The company said in a statement on its Weibo account that the delisting process would start “immediately.” Didi added in a filing that it had won board support for the move, provided its American Depository Shares (ADS) “will be convertible into freely tradable shares of the company on another internationally recognized stock exchange at the election of ADS holders.”

The board also authorized the pursuit of a listing of class A ordinary shares on the main board of the Hong Kong Stock Exchange.

As of midday on December 4, Didi was down more than 16% at $6.54. The company is trading at a 53% discount to its IPO price with a market capitalization of approximately $31 billion. Its peak private market valuation was $60 billion.

Didi pressed ahead with its IPO even as regulators called for patience. Two days after its debut, the Cyberspace Administration of China blocked new user registrations and downloads, saying the company had violated rules on data collection. Guidelines were later introduced requiring companies that collect large amounts of consumer data to undergo a security check before listing overseas.

At the same time, regulatory action is gradually gaining pace in the US that may see Chinese companies removed from local bourses if they don’t comply with accounting rules that are rejected by the Chinese authorities.

Didi denied reports in the summer that a take-private was discussed as a means of appeasing regulators and compensating investors, but two sources familiar with the situation told AVCJ the option was on the table. “In the end, it was determined that the investors would probably sue everyone involved, and nobody wanted to inherit a lawsuit or many lawsuits,” one source said.

A host of larger US-listed Chinese companies have added secondary listings in Hong Kong. Once this has been achieved, there is the possibility of shifting the location of primary listing and deregistering in the US – a process that involves inviting investors to migrate to Hong Kong rather than recruiting a private equity backer to help take out those holdings.

Deregistration in the US is conditional on having fewer than 300 shareholders in the US or having an average daily trading volume in the US that represents 5% or less of global trading volume. Hong Kong would treat an issuer as having a permanent dual primary listing if more than 55% of the worldwide trading volume by dollar value during the most recent financial year takes place locally.

There are other circumstances under which a company may be delisted and deregistered in the US without establishing a new primary listing. Lengthy compliance processes are tied to these actions. Otherwise, they must pursue take-private transactions, open-market purchases, or public tender offers, which require shareholder votes and fairness opinions on pricing.
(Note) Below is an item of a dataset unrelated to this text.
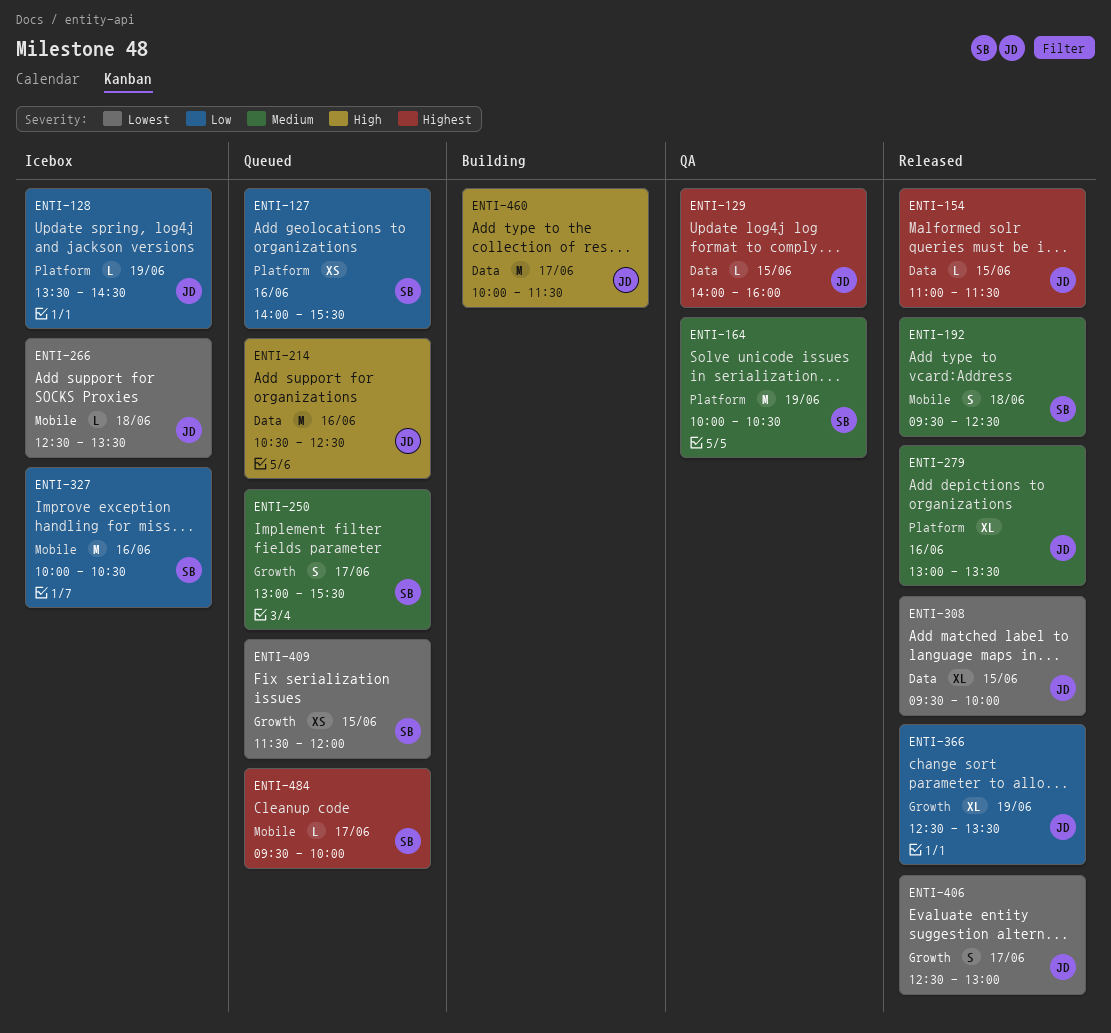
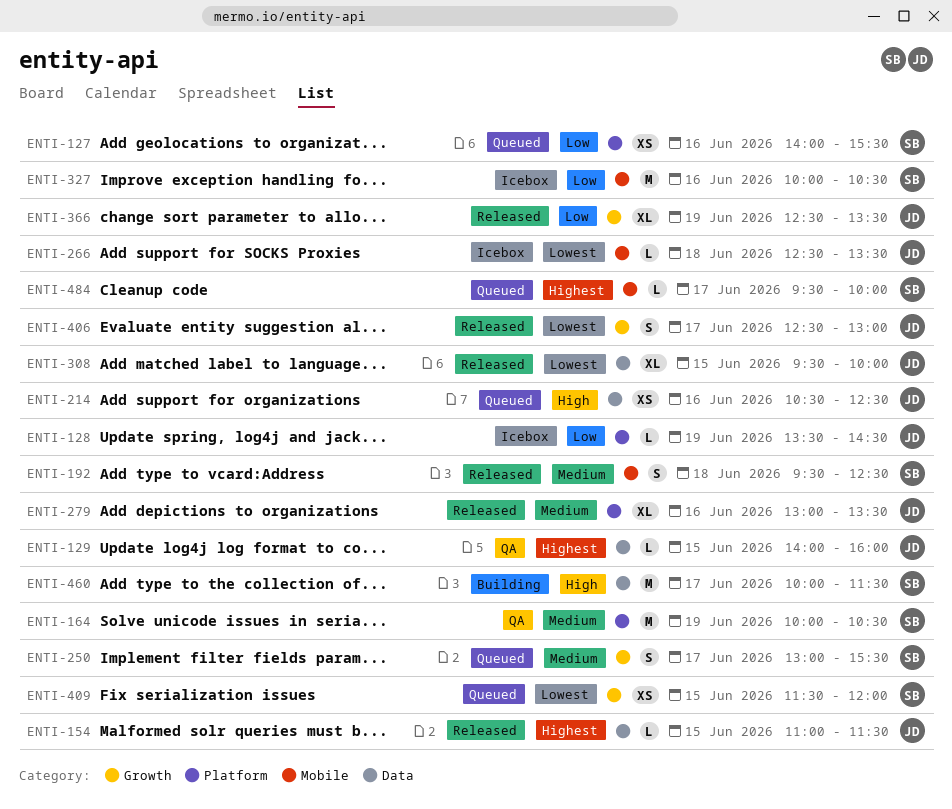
ENTI-214, estimate: M -> XS
ENTI-460, owner: JD -> SB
Didi claims to be the world’s largest mobility technology platform. As of March, it operated in 4,000 cities, counties and towns in 15 countries, with a fleet of 15 million drivers serving 493 million annual active users. The platform facilitated 41 million average daily transactions in the 12 months ended March with gross transaction value of RMB341 billion ($53.4 billion).

In China, the shared mobility business encompasses ride-hailing, taxi-hailing, chauffeur services, and carpooling. Didi also provides car leasing services and discounted fuel and repairs to drivers, runs the country’s largest electric vehicle (EV) charging network, and has an autonomous driving unit that sources traffic data from the shared mobility fleet and uses it to develop algorithms.

Didi posted RMB141.7 billion in revenue last year, down from RMB154.8 billion in 2019, largely due to COVID-19 sapping demand. Over the same period, its net loss widened from RMB9.7 billion to RMB10.6 billion. China mobility is responsible for over 90% of revenue. Adjusted EBITDA for this business has been positive since 2019.

SoftBank Vision Fund 1 is the largest investor in Didi with a 20.1% stake. Other backers include Uber, Tencent Holdings, Alibaba Group, Apple, China Merchants Bank, China Life Insurance, Mubadala Investment, Silver Lake, and Temasek Holdings.